Everyone was in the market for a little home improvement after months of staring at the same four walls, but no-one does a makeover quite like architects designing their own homes.
British architect John Pawson unveiled Home Farm, his minimalist countryside retreat set in a series of converted 17th-century farm buildings. Edinburgh pair Luke and Joanne McClelland carved a lateral apartment out of a set of Georgian townhouses.
In Australia, John Wardle remodelled his house of over two decades, while architect Simon Pole and graphic designer Annabel Dundas created a family home on the banks of the Yarra River.
Bjarke's BIG year
BIG founder Bjarke Ingels made plenty of headlines in 2020. In January he was heavily criticised for meeting with Brazil's controversial president Jair Bolsonaro. Ingels defended the meeting, arguing that "creating a list of countries or companies that BIG should shy away from working with seems to be an oversimplification of a complex world".
In March, as the pandemic bit, BIG turned its 3D printing facilities in New York over to making face shields. "The massive urgency and shortcomings of the traditional provisions and supply chain during the Covid outbreak has revealed the flexible making capacity that resides in so many places you don't normally associate with manufacturing, like architecture and design studios," Ingels told Dezeen.
In Albania there were protests in May over plans to replace Tirana's national theatre with a BIG design. Ingels made front-page news again in October, where a profile in TIME magazine revealed the extent of his next project: redesigning the entire planet to solve climate change.
His studio also announced some high profile projects in 2020, including a 3d-printed Moonbase for NASA, a city built out of wood at the foot of Mount Fuji, and a Virgin Hyperloop testing facility for Virginia.

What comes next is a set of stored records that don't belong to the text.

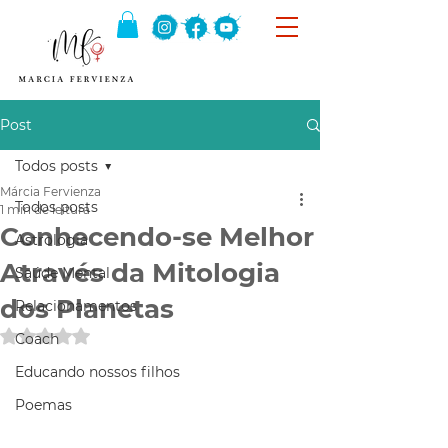
Post
Todos posts
Márcia Fervienza
Todos posts
1 min de leitura
Conhecendo-se Melhor
Astrologia
Através da Mitologia
Saúde Mental
dos Planetas
Relacionamentos
Avaliado com NaN de 5 estrelas.
Coach
Educando nossos filhos
Poemas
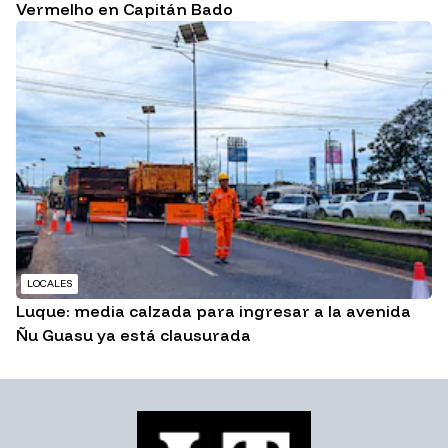
Vermelho en Capitán Bado
LOCALES
Luque: media calzada para ingresar a la avenida
Ñu Guasu ya está clausurada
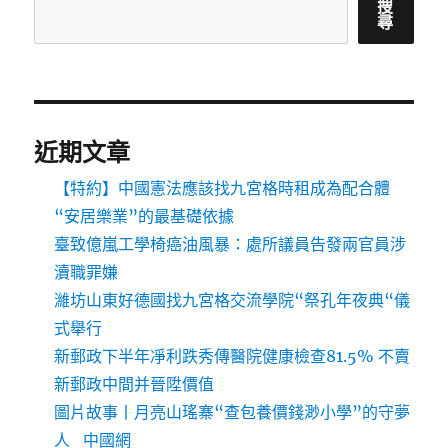
搜
尋
近期文章
【特約】中國憲法應該找九宮格時租成為配合體
“安居樂業”的最基礎依據
臺致億嵐工學椅癌油風暴：處所議員告發兩官員涉
瀆職罪嫌
濰坊山東好德國找九宮格交流學院“祭孔年夜典“儀
式舉行
新郵政下半年凈利跌秀傳醫院健康檢查81.5% 不賣
新郵政中間并晉陞價值
圖片故事丨月亮山瑤寨“查包養價錢渺小學”的守夢
人_中國網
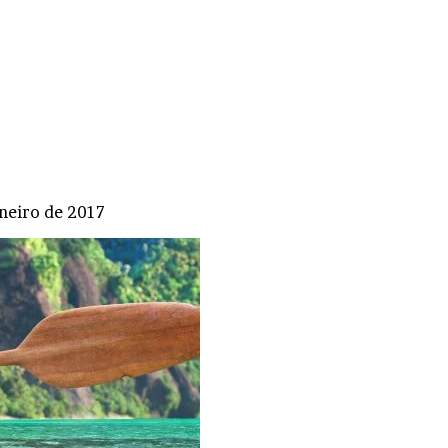
aneiro de 2017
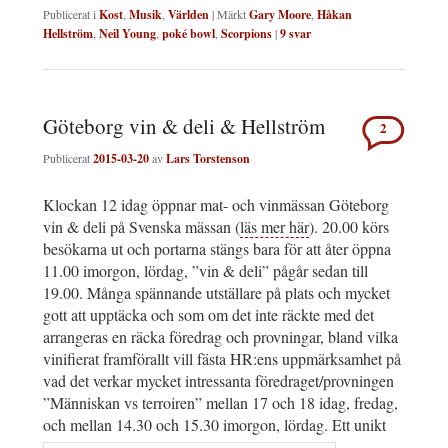
Publicerat i
Kost
,
Musik
,
Världen
|
Märkt
Gary Moore
,
Håkan
Hellström
,
Neil Young
,
poké bowl
,
Scorpions
|
9
svar
Göteborg vin & deli & Hellström
2
Publicerat
2015-03-20
av
Lars Torstenson
Klockan 12 idag öppnar mat- och vinmässan Göteborg
vin & deli på Svenska mässan (
läs mer här
). 20.00 körs
besökarna ut och portarna stängs bara för att åter öppna
11.00 imorgon, lördag, ”vin & deli” pågår sedan till
19.00. Många spännande utställare på plats och mycket
gott att upptäcka och som om det inte räckte med det
arrangeras en räcka föredrag och provningar, bland vilka
vinifierat framförallt vill fästa HR:ens uppmärksamhet på
vad det verkar mycket intressanta föredraget/provningen
”Människan vs terroiren” mellan 17 och 18 idag, fredag,
och mellan 14.30 och 15.30 imorgon, lördag. Ett unikt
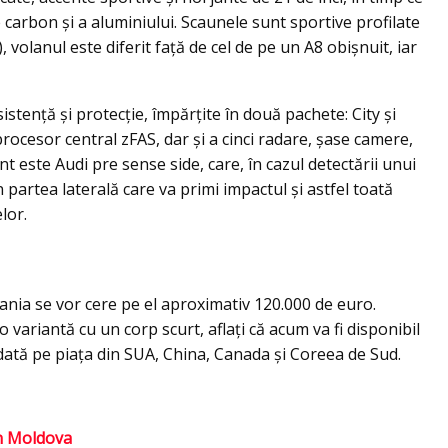
de carbon şi a aluminiului. Scaunele sunt sportive profilate
), volanul este diferit faţă de cel de pe un A8 obişnuit, iar
istenţă şi protecţie, împărţite în două pachete: City şi
rocesor central zFAS, dar şi a cinci radare, şase camere,
nt este Audi pre sense side, care, în cazul detectării unui
n partea laterală care va primi impactul şi astfel toată
lor.
mania se vor cere pe el aproximativ 120.000 de euro.
 variantă cu un corp scurt, aflaţi că acum va fi disponibil
ată pe piaţa din SUA, China, Canada şi Coreea de Sud.
în Moldova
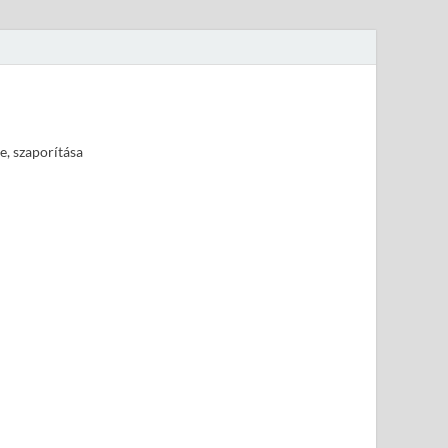
e, szaporítása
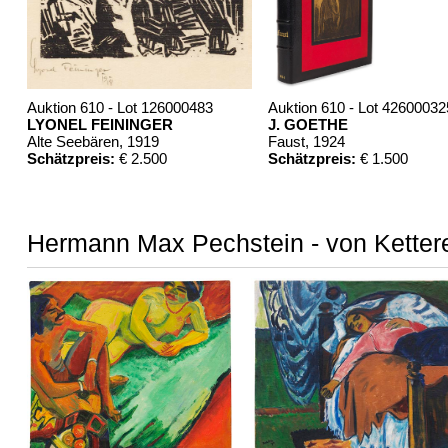
Auktion 610 - Lot 126000483
Auktion 610 - Lot 42600032
LYONEL FEININGER
J. GOETHE
Alte Seebären
, 1919
Faust
, 1924
Schätzpreis:
€ 2.500
Schätzpreis:
€ 1.500
Hermann Max Pechstein - von Kettere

Disguised ventilation shafts
Cunningly-disguised infrastructure elements were a more unexpected trend in 2020.
Neiheiser Argyros built a white metal pavilion that integrates a digital screen, a cafe and public toilets to hide the fire escape and exhaust vents of the London Underground. On another part of the line, Cullinan Studio built an energy centre over the top of a vent to turn hot air created by the Northern Line into hot water for the surrounding homes – all hidden behind a bright red perforated metal screen.
Architects stepped in to help people and businesses cope with the pandemic, redesigning places and spaces so that people could use them while keeping a distance of over a metre from each other.
Dutch studio Shift Architecture Urbanism came up with a model to allow food markets to re-open safely, and Italian practice Caret Studio painted a public square in a town near Florence so that residents could socialise outdoors.
Weston Williamson + Partners put together a plan to help workplaces to comply with social distancing rules, and The Manser Practice did the same for hotels.
MASS Design Group came up with strategies to help bars and restaurants separate customers, while Isometric Studio put together a toolkit for museums and galleries.
Precht presented a design for a socially distanced park based on a hedge maze, and Arup made miniature parks with built-in benches to help businesses re-open in Liverpool.